On voit par là qu'aucune extravagance n'est étrangère
aux papillons, non plus qu'à notre homme. Et rien de ce qui est
sérieux non plus, à vrai dire, ne lui échappe. Il
a étudié la biologie, la physique, la philosophie et vous
ensorcelle avec une diversité d'intrigues ayant trait au big-bang,
aux mythes indo-européens ou au sommeil des mérous. Il fait
vibrer toutes sortes de cordes. Il est à son affaire dans l'émotion,
l'humeur, l'humour, le drame et la tendresse. Au fond, il est à
son affaire dans le monde.
Mettant à profit l'actualité électorale, il vient
de publier un éloge de l'abstention qui, tout persifleur et naïf
qu'il se veuille être, lui ressemble bien peu : s'il est un artiste
que n'effraient pas les chinoiseries et les complexités politiques,
qui ne sait pas se tenir éloigné des choses, qui ne pratique
ni l'empêchement ni l'évitisme, qui ignore les douleurs du
manque comme les plaisirs du renoncement, qui ne s'interdit aucun penchant
et ne se refuse à aucune hypothèse, c'est bien l'auteur
du « Retour émerveillé ». Jean-Pierre Otte est
un épicurien, et un épicurien ne s'abstient d'à peu
près rien. Tout le charme ottiste est là : une guerre perpétuelle
aux tempérances et à la mortelle retenue. Votez Otte !

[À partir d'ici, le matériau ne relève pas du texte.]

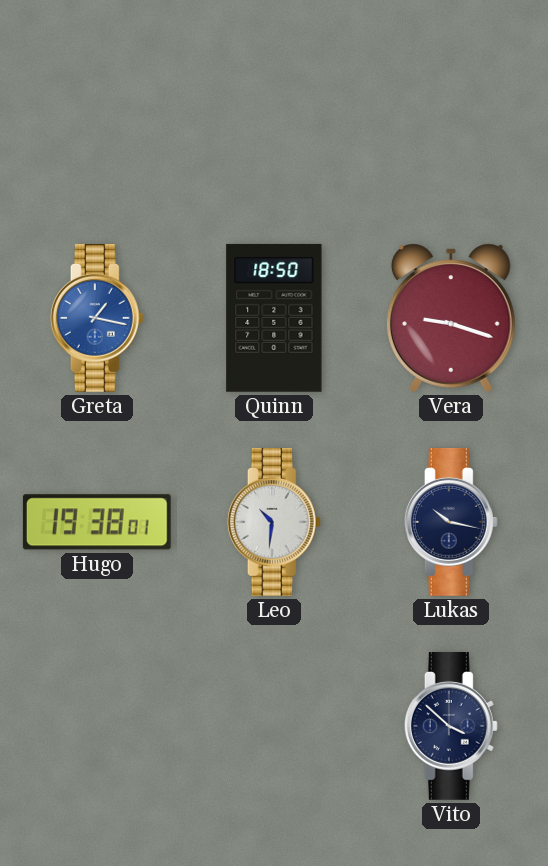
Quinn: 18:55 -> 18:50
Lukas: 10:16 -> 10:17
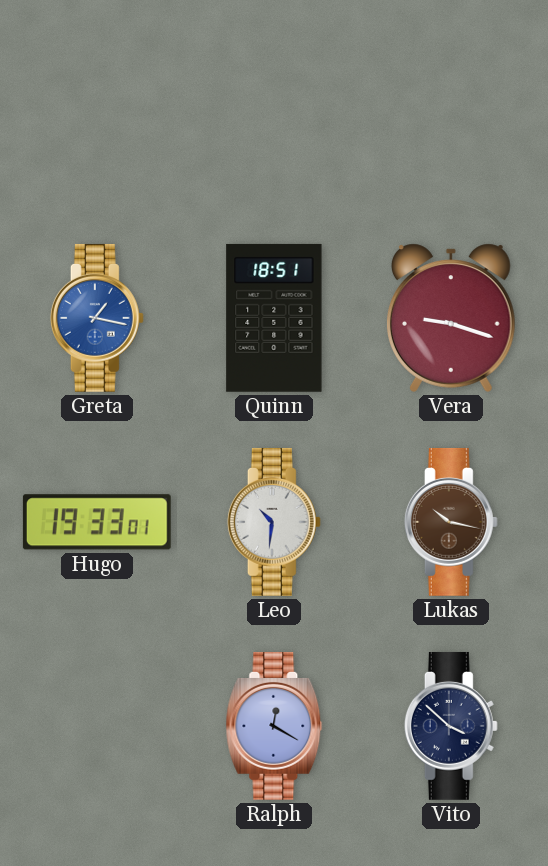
Quinn: 18:50 -> 18:51
Hugo: 19:38 -> 19:33
Lukas dial: navy -> brown
Ralph: none -> 12:20
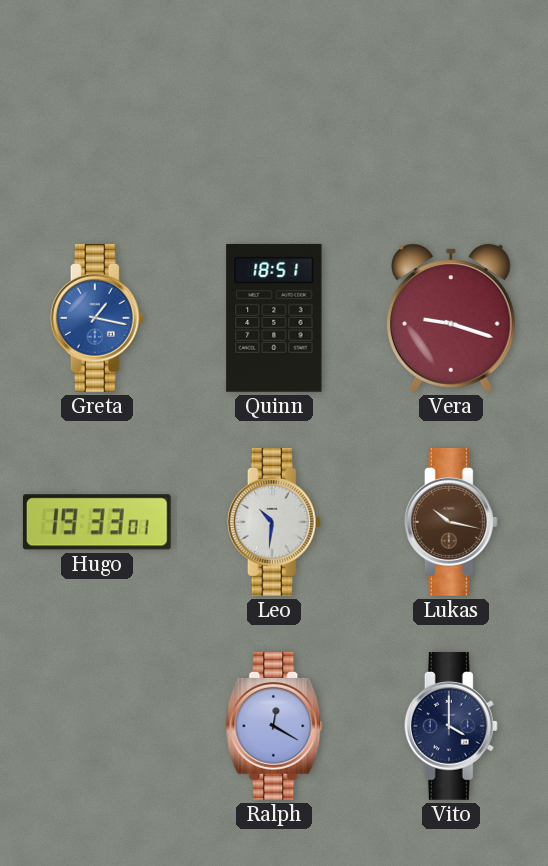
Vito: 3:52 -> 4:00
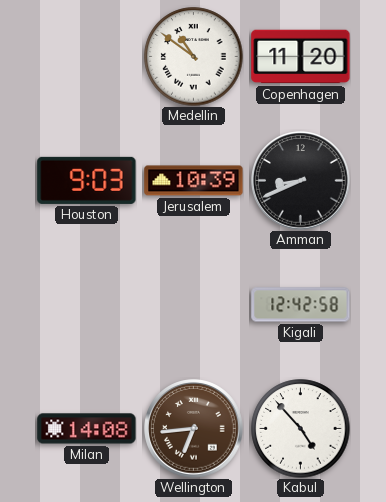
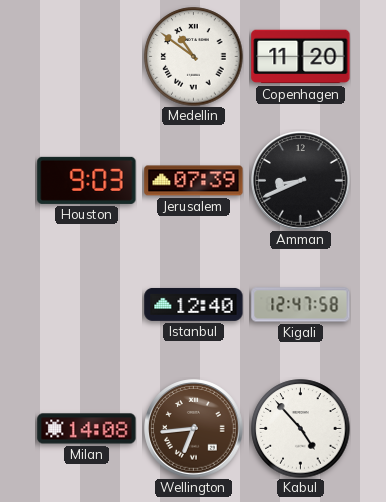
Jerusalem: 10:39 -> 07:39
Istanbul: none -> 12:40
Kigali: 12:42 -> 12:47
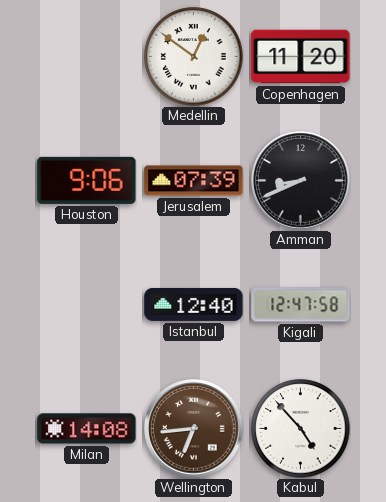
Medellin: 10:51 -> 12:51
Houston: 9:03 -> 9:06
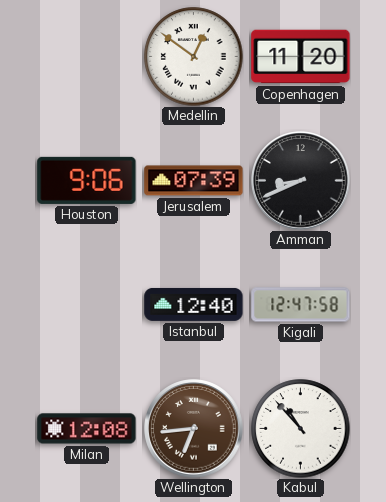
Milan: 14:08 -> 12:08
Kabul: 4:53 -> 10:53
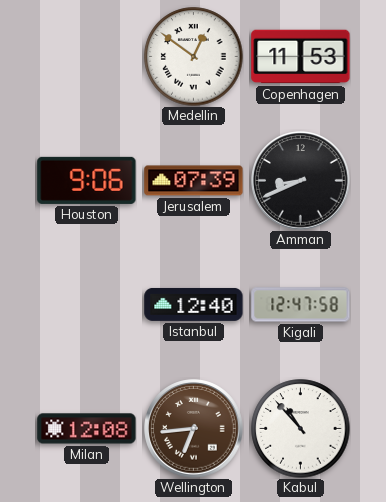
Copenhagen: 11:20 -> 11:53
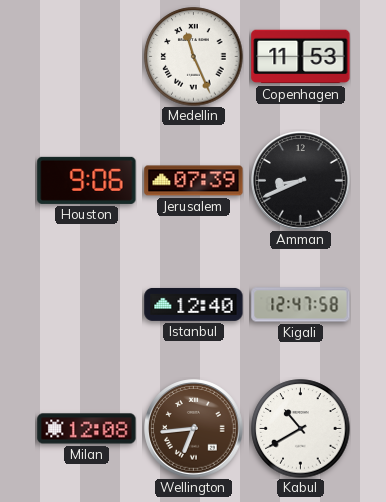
Medellin: 12:51 -> 11:26
Kabul: 10:53 -> 10:40
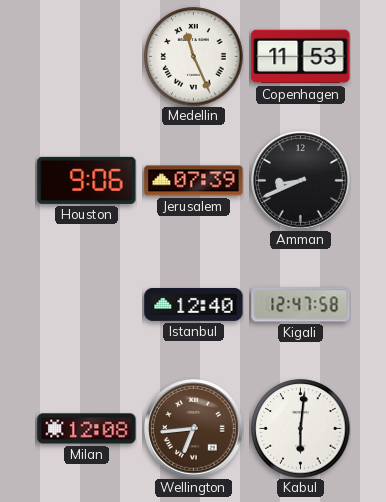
Kabul: 10:40 -> 6:01
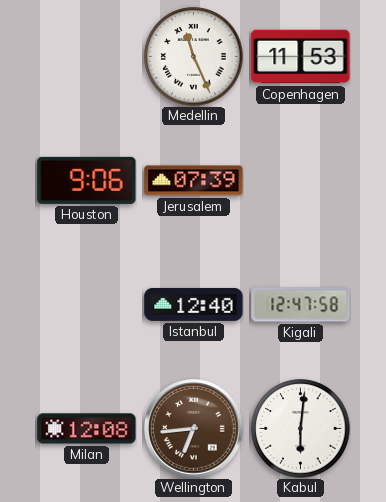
Amman: 8:41 -> none
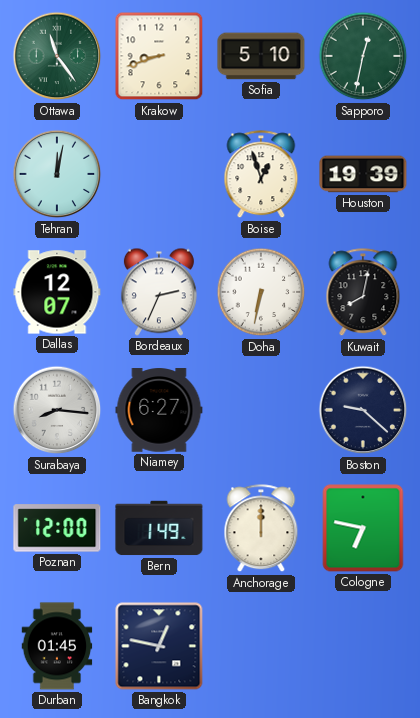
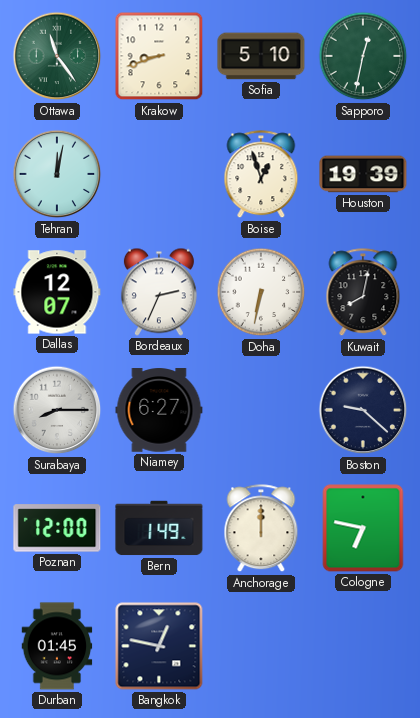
Surabaya: 8:16 -> 8:15
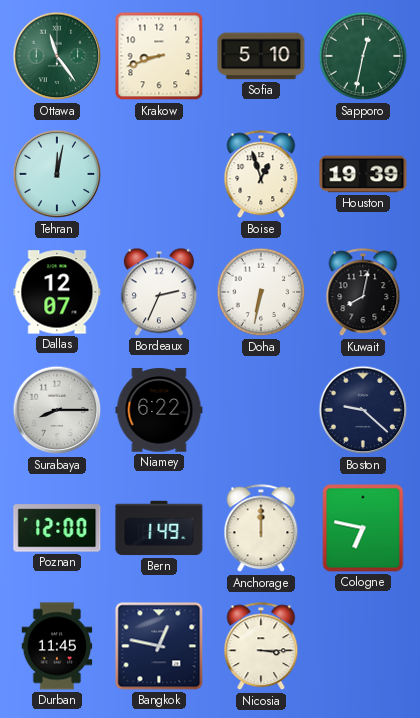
Niamey: 6:27 -> 6:22
Durban: 01:45 -> 11:45
Nicosia: none -> 3:15
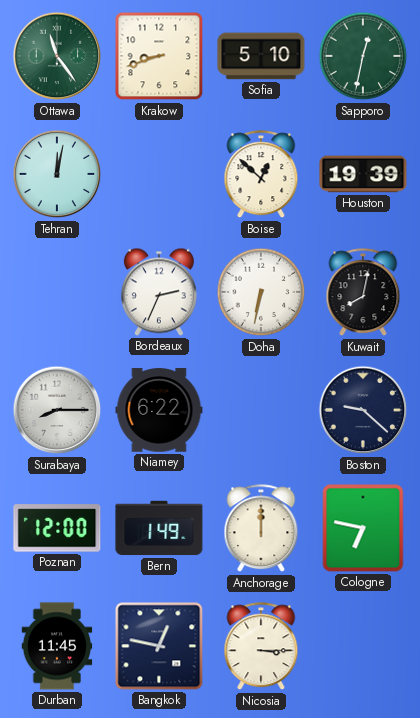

Jean-Louis Ezine, Le Nouvel Observateur
Dès les premières paroles, il fait quelque chose, comme
une eau de source qui enivrerait un convalescent qu’un médecin
imprudent aurait expédié au vert. Tant de pages si enchanteresses
sont d’un écrivain hors pair.
Le Nouvel Observateur
Un maître en matière de style.
Le Magazine Littéraire
Jean-Pierre Otte est un obsédé heureux, en même temps
qu’un champion de l’indicible. Il sait décrire ce qui
point entre les êtres, les glissements progressifs du désir,
le retour des passions dans un monde en mutation.
L’Express
C’est la fête d’un langage plein de
sèves où les mots germent en alliances insolites pour mieux
capter les sensations, une allégresse et une force tranquille qu’habite
la saveur du monde.
Le Monde
C’est l’homme des commencements, c’est le chroniqueur
des genèses (...). Ce qu’il dévoile en ces œuvres
denses, païennes, murmurantes, c’est le pays des connaissances
essentielles, des transparences nécessaires, sans lesquelles, on
ne verra, on ne surprendra jamais le fond, le font des sources et de l’âme.